**Exercise instructions:** Rewrite everything from the start of the records down to the line containing "title Entornos de", changing "Identify" to "List" and leaving all else as it is.

**Record list:**
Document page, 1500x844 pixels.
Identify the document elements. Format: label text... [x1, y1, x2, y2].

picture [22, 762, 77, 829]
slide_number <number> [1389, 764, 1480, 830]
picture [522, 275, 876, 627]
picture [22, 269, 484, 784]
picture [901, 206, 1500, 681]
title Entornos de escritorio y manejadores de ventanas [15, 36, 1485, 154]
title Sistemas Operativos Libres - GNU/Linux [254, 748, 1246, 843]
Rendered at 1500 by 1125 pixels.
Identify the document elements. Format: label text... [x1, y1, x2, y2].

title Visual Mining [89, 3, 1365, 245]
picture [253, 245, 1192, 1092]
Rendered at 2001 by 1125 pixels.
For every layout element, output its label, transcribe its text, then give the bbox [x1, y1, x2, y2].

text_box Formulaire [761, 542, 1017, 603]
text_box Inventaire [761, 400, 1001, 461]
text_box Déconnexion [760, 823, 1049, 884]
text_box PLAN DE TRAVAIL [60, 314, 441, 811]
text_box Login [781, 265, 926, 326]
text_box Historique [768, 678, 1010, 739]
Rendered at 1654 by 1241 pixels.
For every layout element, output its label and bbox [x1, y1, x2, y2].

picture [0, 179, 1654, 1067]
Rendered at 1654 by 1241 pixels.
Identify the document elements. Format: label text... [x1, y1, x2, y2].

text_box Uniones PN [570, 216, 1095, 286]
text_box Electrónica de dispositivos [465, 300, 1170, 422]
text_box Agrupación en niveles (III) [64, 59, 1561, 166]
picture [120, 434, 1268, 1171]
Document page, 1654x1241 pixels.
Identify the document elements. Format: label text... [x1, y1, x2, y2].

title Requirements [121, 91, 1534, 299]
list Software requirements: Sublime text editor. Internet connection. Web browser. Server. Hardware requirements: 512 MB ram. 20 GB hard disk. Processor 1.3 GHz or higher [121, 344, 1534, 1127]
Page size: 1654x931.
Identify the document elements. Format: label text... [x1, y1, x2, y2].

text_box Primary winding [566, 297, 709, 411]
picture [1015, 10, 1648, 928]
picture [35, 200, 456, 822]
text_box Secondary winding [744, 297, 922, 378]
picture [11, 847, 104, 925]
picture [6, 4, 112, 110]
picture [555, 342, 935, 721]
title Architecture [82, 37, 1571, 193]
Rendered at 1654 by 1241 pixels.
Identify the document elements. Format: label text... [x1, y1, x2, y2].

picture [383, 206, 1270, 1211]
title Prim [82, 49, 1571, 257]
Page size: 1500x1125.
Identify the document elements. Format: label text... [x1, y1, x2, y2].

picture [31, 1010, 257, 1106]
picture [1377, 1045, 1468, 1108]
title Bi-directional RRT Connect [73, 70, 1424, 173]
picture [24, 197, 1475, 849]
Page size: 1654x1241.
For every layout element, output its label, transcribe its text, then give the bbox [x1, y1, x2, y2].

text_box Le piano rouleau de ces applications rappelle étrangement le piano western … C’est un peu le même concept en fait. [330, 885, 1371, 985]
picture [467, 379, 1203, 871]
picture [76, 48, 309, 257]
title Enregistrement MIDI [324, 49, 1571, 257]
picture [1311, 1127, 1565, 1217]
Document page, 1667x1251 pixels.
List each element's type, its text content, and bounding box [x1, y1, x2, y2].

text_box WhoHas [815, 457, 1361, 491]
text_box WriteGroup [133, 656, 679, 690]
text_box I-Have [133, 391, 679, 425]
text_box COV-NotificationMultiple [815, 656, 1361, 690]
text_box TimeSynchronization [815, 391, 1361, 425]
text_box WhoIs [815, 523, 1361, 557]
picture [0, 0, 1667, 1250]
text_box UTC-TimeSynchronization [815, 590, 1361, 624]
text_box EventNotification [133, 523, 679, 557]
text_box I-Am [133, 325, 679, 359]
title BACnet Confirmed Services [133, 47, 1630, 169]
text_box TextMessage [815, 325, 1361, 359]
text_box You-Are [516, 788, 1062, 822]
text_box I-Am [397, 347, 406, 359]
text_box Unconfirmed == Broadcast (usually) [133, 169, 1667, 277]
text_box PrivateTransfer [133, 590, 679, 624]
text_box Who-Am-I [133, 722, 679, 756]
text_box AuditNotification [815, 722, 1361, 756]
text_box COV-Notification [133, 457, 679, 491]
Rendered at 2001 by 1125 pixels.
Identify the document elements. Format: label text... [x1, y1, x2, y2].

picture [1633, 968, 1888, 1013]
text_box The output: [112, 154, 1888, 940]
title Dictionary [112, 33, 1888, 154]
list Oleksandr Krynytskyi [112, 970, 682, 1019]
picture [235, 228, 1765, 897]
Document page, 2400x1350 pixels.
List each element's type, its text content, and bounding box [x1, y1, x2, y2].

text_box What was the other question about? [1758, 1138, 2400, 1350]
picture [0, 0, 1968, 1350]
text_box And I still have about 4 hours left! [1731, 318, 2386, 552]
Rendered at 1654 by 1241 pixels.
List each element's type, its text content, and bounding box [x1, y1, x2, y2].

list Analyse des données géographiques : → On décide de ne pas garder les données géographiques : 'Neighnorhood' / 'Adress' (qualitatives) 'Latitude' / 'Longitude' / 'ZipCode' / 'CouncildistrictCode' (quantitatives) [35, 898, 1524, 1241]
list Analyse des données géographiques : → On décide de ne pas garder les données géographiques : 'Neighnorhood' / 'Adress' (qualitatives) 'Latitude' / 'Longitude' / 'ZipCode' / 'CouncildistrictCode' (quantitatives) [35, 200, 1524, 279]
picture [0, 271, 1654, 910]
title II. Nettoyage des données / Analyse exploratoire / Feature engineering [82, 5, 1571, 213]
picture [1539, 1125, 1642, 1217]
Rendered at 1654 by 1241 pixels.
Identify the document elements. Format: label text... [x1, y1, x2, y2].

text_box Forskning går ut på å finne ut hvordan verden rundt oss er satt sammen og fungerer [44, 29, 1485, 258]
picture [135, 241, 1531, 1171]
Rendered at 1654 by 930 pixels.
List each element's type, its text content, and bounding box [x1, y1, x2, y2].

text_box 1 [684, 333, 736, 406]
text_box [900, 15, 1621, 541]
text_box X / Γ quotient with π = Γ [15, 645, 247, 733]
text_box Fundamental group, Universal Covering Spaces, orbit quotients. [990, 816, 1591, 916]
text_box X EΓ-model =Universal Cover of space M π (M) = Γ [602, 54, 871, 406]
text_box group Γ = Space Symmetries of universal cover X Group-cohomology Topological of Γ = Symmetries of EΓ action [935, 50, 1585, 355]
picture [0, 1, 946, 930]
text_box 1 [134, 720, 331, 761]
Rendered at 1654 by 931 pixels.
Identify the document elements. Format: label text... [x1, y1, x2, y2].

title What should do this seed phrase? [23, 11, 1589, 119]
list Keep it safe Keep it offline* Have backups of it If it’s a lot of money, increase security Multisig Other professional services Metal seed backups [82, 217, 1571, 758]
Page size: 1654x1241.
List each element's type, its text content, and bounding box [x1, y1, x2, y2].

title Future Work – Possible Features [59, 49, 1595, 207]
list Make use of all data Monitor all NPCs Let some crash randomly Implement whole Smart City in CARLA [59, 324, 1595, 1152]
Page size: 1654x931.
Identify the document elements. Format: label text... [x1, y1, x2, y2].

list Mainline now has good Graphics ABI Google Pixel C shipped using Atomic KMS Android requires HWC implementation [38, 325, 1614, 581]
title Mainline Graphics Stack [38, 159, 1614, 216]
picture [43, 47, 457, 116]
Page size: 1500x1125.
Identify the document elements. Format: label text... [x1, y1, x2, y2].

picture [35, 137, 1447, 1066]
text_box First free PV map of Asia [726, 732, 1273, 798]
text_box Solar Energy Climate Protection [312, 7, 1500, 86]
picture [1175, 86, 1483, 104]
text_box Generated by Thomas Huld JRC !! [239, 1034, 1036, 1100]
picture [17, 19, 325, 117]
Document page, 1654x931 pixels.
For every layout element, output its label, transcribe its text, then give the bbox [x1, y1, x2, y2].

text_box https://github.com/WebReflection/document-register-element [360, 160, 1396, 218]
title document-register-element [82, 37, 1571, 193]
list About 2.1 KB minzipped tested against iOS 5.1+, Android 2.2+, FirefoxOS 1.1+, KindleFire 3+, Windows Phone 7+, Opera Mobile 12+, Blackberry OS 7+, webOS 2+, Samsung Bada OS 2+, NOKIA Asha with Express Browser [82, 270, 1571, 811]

**Correct output:**
Document page, 1500x844 pixels.
List the document elements. Format: label text... [x1, y1, x2, y2].

picture [22, 762, 77, 829]
slide_number <number> [1389, 764, 1480, 830]
picture [522, 275, 876, 627]
picture [22, 269, 484, 784]
picture [901, 206, 1500, 681]
title Entornos de escritorio y manejadores de ventanas [15, 36, 1485, 154]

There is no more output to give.